**Dataset**
=== Section Start ===

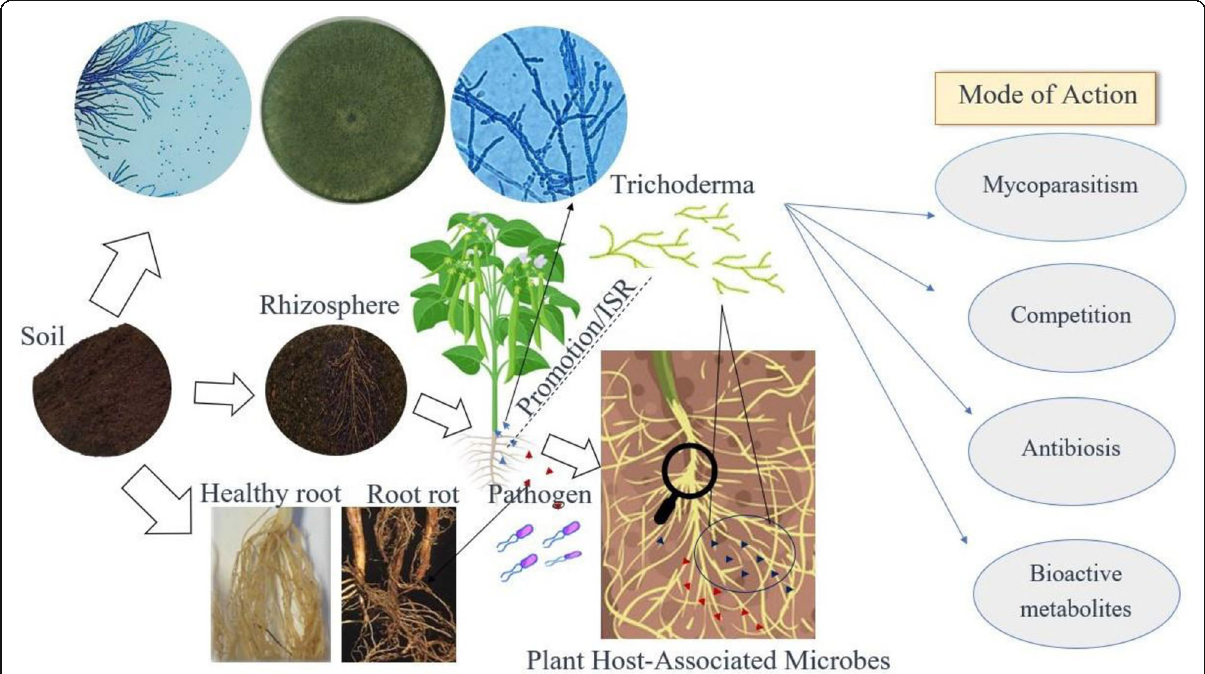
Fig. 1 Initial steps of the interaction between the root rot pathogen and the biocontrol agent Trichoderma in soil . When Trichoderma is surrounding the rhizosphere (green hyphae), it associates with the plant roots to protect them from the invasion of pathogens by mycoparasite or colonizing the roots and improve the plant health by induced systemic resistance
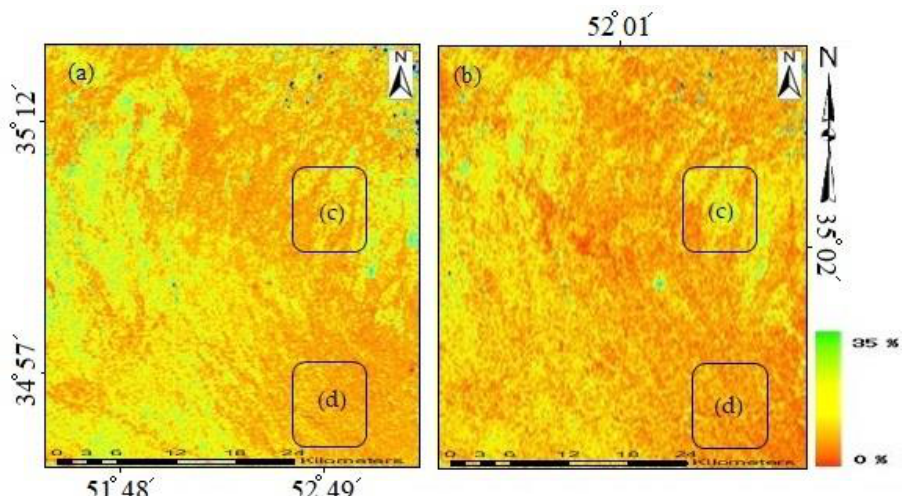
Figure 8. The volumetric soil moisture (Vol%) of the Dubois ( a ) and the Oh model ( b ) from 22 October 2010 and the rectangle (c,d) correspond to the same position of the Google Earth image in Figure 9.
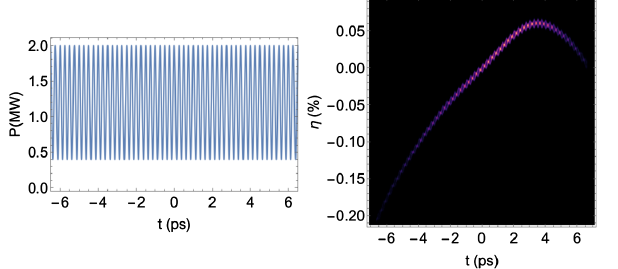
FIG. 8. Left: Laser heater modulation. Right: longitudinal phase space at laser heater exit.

=== Section End ===
=== Section Start ===

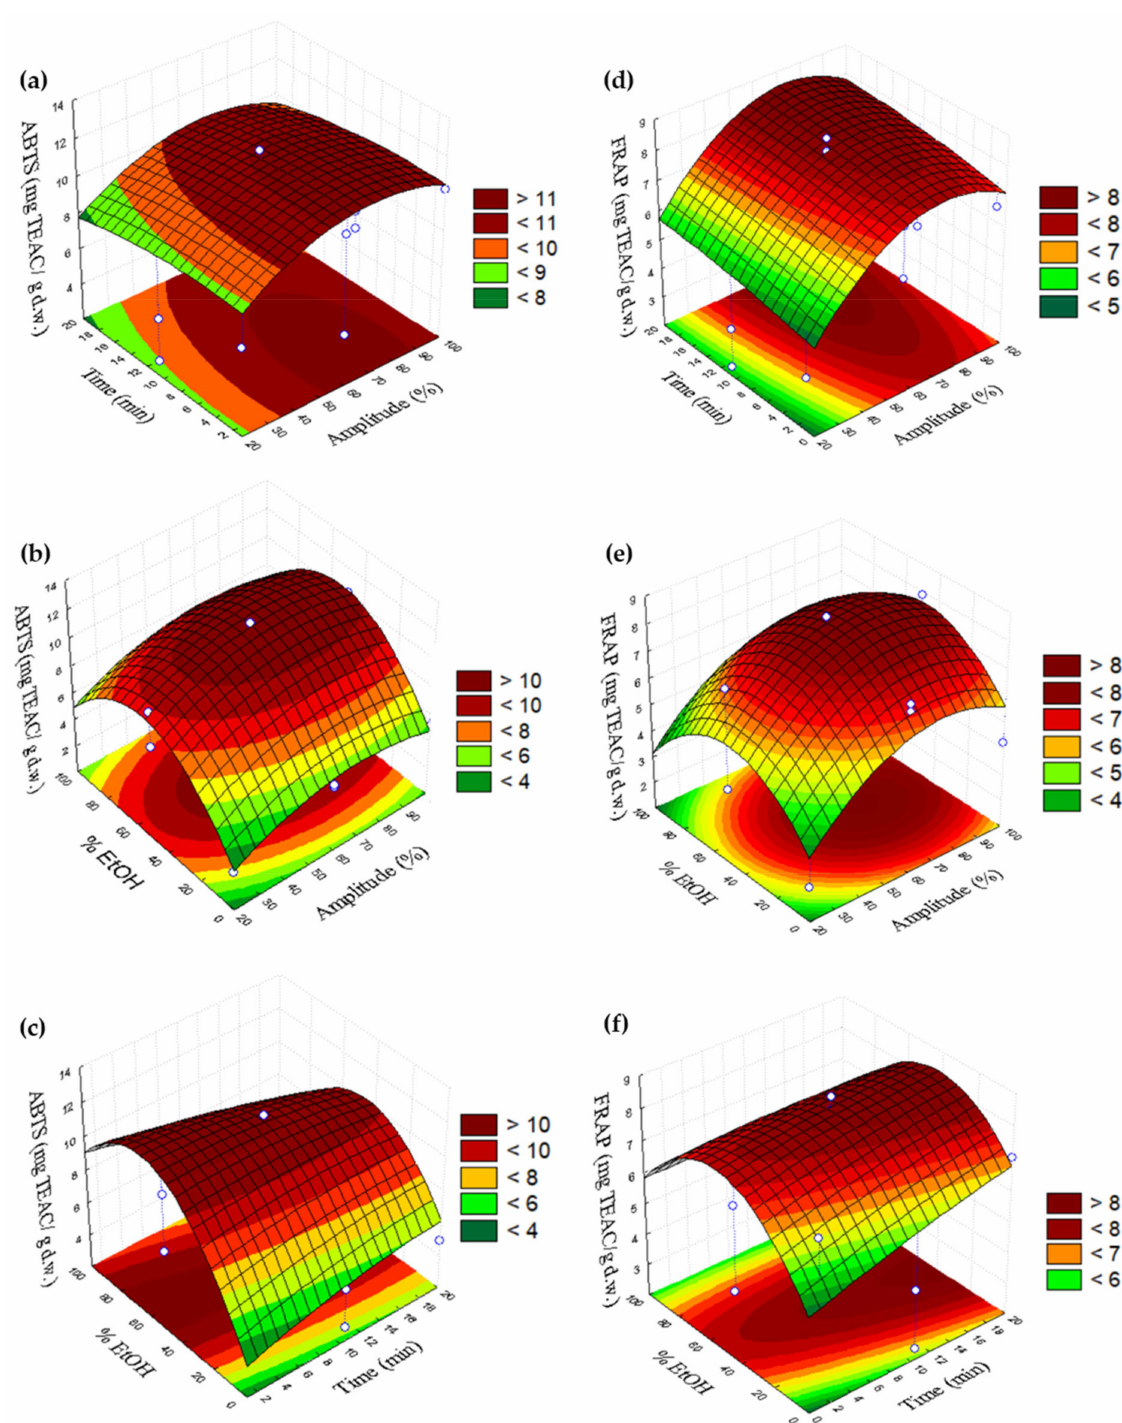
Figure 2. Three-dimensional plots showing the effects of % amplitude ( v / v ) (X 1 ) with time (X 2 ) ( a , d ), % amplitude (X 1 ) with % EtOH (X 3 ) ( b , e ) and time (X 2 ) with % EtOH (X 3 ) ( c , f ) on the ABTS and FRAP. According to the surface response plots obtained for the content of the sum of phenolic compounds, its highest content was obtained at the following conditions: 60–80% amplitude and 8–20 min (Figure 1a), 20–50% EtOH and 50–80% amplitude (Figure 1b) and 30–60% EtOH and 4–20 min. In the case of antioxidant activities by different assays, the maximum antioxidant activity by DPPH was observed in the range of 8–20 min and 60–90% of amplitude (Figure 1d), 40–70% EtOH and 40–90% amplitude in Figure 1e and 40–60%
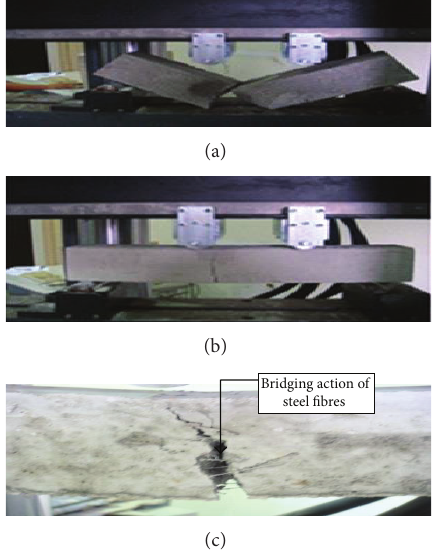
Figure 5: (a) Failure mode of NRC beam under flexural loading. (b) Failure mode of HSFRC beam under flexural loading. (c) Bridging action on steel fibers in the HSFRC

=== Section End ===

**Directions for this task**
From the material above, output only the span of lines that starts at the one containing "Figure 8. The" and finishes at the one containing "FIG. 8. Left: Laser", word for word and free of pictures.

**Answer for the task**
Figure 8. The volumetric soil moisture (Vol%) of the Dubois ( a ) and the Oh model ( b ) from 22 October 2010 and the rectangle (c,d) correspond to the same position of the Google Earth image in Figure 9.
FIG. 8. Left: Laser heater modulation. Right: longitudinal phase space at laser heater exit.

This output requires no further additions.